Timolol: Timolol is metabolized in the liver primarily by CYP2D6 enzyme into inactive metabolites, which are excreted primarily through the kidneys.
Elimination: Tafluprost: Following once daily administration of 3H-tafluprost (0.005% ophthalmic solution; 5 μl/eye) for 21 days to both eyes in rats, approximately 87% of the total radioactive dose was recovered in the excreta. Percent of the total dose excreted in urine was approximately 27-38% and approximately 44-58% of the dose was excreted in the faeces.
Timolol: Apparent elimination half-life from the human plasma is about 4 hours. Timolol is extensively metabolised in the liver and the metabolites are excreted in the urine in addition to 20% unchanged timolol following oral administration.
Toxicology: Preclinical safety data: Tapcom-S: Non-clinical data reveal no special hazard for humans based on repeated dose toxicity study and ocular pharmacokinetic studies. The ocular and systemic safety profile of the individual components is well established.
Tafluprost: Non-clinical data reveal no special hazard for humans based on conventional studies of safety pharmacology, systemic repeated dose toxicity, genotoxicity and carcinogenic potential. As with other PGF2 agonists, repeated dose topical ocular administration of tafluprost to monkeys produced irreversible effects on iris pigmentation and reversible enlargement of the palpebral fissure.
Increased contraction of rat and rabbit uteri in vitro was observed at tafluprost acid concentrations that exceeded 4 to 40 times, respectively, the maximum plasma concentrations of tafluprost acid in humans. Uterotonic activity of tafluprost has not been tested in human uterus preparations.

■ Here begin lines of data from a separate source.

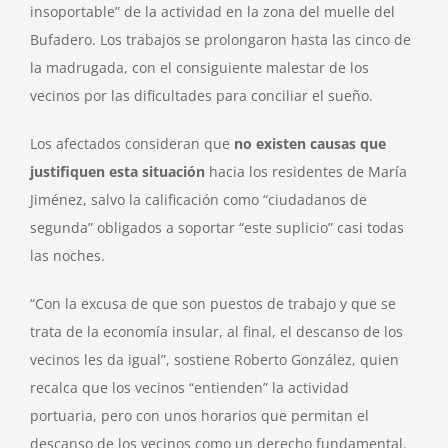
insoportable” de la actividad en la zona del muelle del
Bufadero. Los trabajos se prolongaron hasta las cinco de
la madrugada, con el consiguiente malestar de los
vecinos por las dificultades para conciliar el sueño.
Los afectados consideran que
no existen causas que
justifiquen esta situación
hacia los residentes de María
Jiménez, salvo la calificación como “ciudadanos de
segunda” obligados a soportar “este suplicio” casi todas
las noches.
“Con la excusa de que son puestos de trabajo y que se
trata de la economía insular, al final, el descanso de los
vecinos les da igual”, sostiene Roberto González, quien
recalca que los vecinos “entienden” la actividad
portuaria, pero con unos horarios que permitan el
descanso de los vecinos como un derecho fundamental.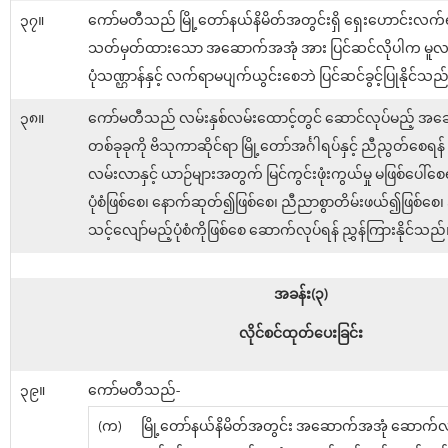
၃၇။
ကော်မတီသည် မြို့တော်နယ်နိမိတ်အတွင်းရှိ ရှေးဟောင်းလက
သတ်မှတ်ထားသော အဆောက်အအုံ အား ပြင်ဆင်လိုပါက မူလ
ပုံသဏ္ဌာန်နှင့် လက်ရာမပျက်ယွင်းစေဘဲ ပြင်ဆင်ခွင့်ပြုနိုင်သည
၃၈။
ကော်မတီသည် လမ်းနှစ်လမ်းထောင့်တွင် ဆောင်လုပ်မည့် အ
တစ်ခုခုကို ဗိသုကာဆိုင်ရာ မြို့တော်အင်္ဂါရပ်နှင့် ညီညွတ်စေရန
လမ်းလာနှင့် ယာဉ်များအတွက် မြင်ကွင်းဖုံးကွယ်မှု မဖြစ်ပေါ်စေရ
ပုံစံဖြစ်စေ၊ နောက်ဆုတ်၍ဖြစ်စေ၊ ညီညာစွာတိမ်းဖယ်၍ဖြစ်စေ၊
သင့်လျော်မည့်ပုံစံကိုဖြစ်စေ ဆောက်လုပ်ရန် ညွှန်ကြားနိုင်သည်
အခန်း(၃)
လိုင်စင်ထုတ်ပေးခြင်း
၃၉။
ကော်မတီသည်-
(က)
မြို့တော်နယ်နိမိတ်အတွင်း အဆောက်အအုံ ဆောက်လုပ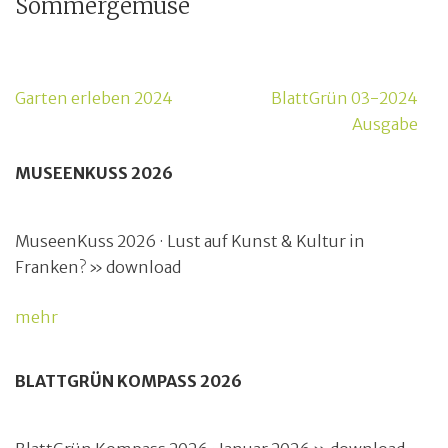
Sommergemüse
Beitragsnavigation
Garten erleben 2024
BlattGrün 03-2024
Ausgabe
MUSEENKUSS 2026
MuseenKuss 2026 · Lust auf Kunst & Kultur in
Franken? » download
mehr
BLATTGRÜN KOMPASS 2026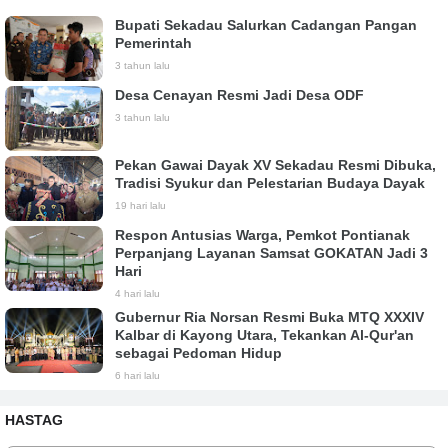
Bupati Sekadau Salurkan Cadangan Pangan
Pemerintah
3 tahun lalu
Desa Cenayan Resmi Jadi Desa ODF
3 tahun lalu
Pekan Gawai Dayak XV Sekadau Resmi Dibuka,
Tradisi Syukur dan Pelestarian Budaya Dayak
19 hari lalu
Respon Antusias Warga, Pemkot Pontianak
Perpanjang Layanan Samsat GOKATAN Jadi 3
Hari
4 hari lalu
Gubernur Ria Norsan Resmi Buka MTQ XXXIV
Kalbar di Kayong Utara, Tekankan Al-Qur'an
sebagai Pedoman Hidup
6 hari lalu
HASTAG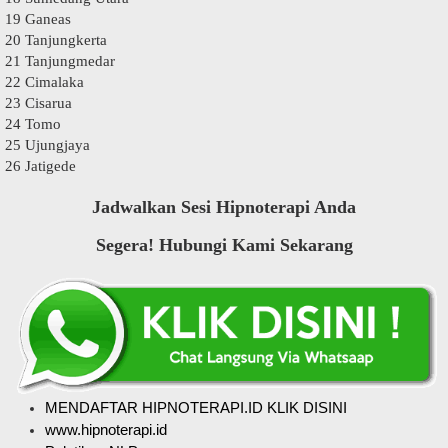
19 Ganeas
20 Tanjungkerta
21 Tanjungmedar
22 Cimalaka
23 Cisarua
24 Tomo
25 Ujungjaya
26 Jatigede
Jadwalkan Sesi Hipnoterapi Anda
Segera! Hubungi Kami Sekarang
MENDAFTAR HIPNOTERAPI.ID KLIK DISINI
www.hipnoterapi.id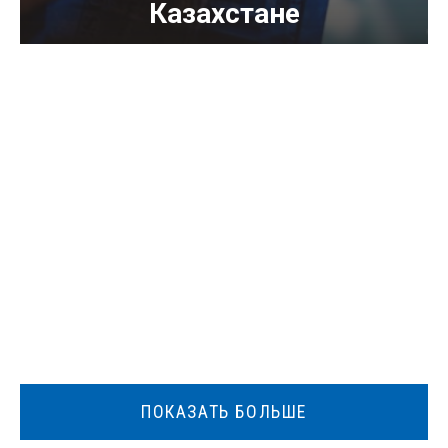
Казахстане
ПОКАЗАТЬ БОЛЬШЕ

Reproduction toxicity studies were performed in the rat and rabbit with intravenous administration. In rats, no adverse effects on fertility or early embryonic development were observed at systemic exposure over 12,000 times the maximum clinical exposure based on Cmax or greater than 2,200 times based on AUC.
In conventional embryo-foetal development studies, tafluprost caused reductions in foetal body weights and increases in post-implantation losses. Tafluprost increased the incidence of skeletal abnormalities in rats as well as the incidence of skull, brain and spine malformations in rabbits. In the rabbit study, plasma levels of tafluprost and its metabolites were below the level of quantification.

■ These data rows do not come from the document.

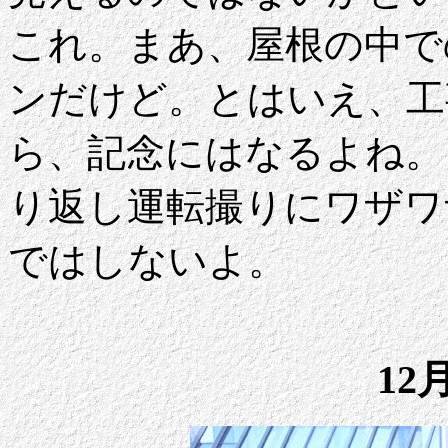
これ。まあ、屋根の中で
ンだけど。とはいえ、工
ら、記念にはなるよね。
り返し運転撮りにワザワ
ではしないよ。
12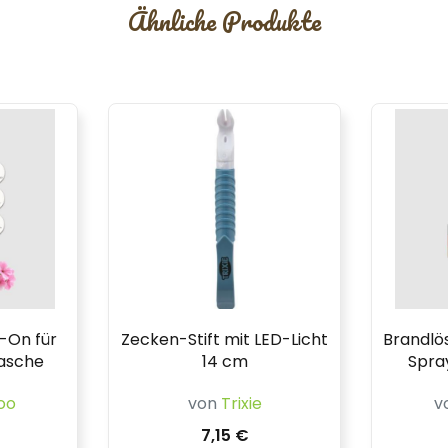
Ähnliche Produkte
-On für
Zecken-Stift mit LED-Licht
Brandlös
lasche
14 cm
Spra
oo
von
Trixie
v
7,15 €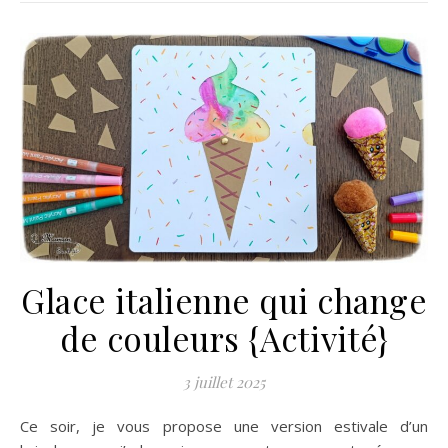
Glace italienne qui change
de couleurs {Activité}
3 juillet 2025
Ce soir, je vous propose une version estivale d’un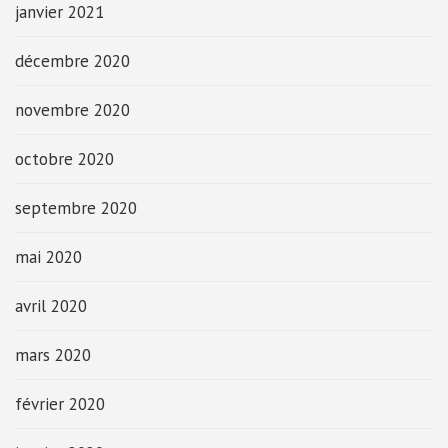
janvier 2021
décembre 2020
novembre 2020
octobre 2020
septembre 2020
mai 2020
avril 2020
mars 2020
février 2020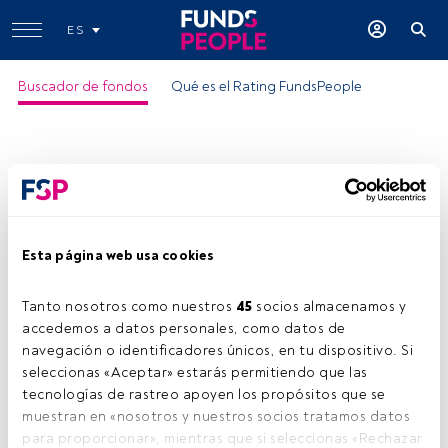
ES
Buscador de fondos
Qué es el Rating FundsPeople
Esta página web usa cookies
Tanto nosotros como nuestros 
45
 socios almacenamos y 
accedemos a datos personales, como datos de 
navegación o identificadores únicos, en tu dispositivo. Si 
seleccionas «Aceptar» estarás permitiendo que las 
tecnologías de rastreo apoyen los propósitos que se 
muestran en «nosotros y nuestros socios tratamos datos 
para proporcionar», mientras que si seleccionas «Rechazar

In a pre- and postnatal development study in rats, increased mortality of newborns, decreased body weights and delayed pinna unfolding were observed in offspring at tafluprost doses greater than 20 times the clinical dose.
The experiments in rats with radiolabelled tafluprost showed that around 0.1% of the topically applied dose on eyes was transferred into milk. As the half-life of active metabolite (tafluprost acid) in plasma is very short (not detectable after 30 minutes in humans), most of the radioactivity probably represented metabolites with little, or no pharmacologic activity. Based on metabolism of tafluprost and natural prostaglandins, the oral bioavailability is expected to be very low.
Timolol: Non-clinical data reveal no special hazard for humans based on conventional studies of safety pharmacology, repeated dose toxicity, genotoxicity, carcinogenic potential, toxicity to reproduction.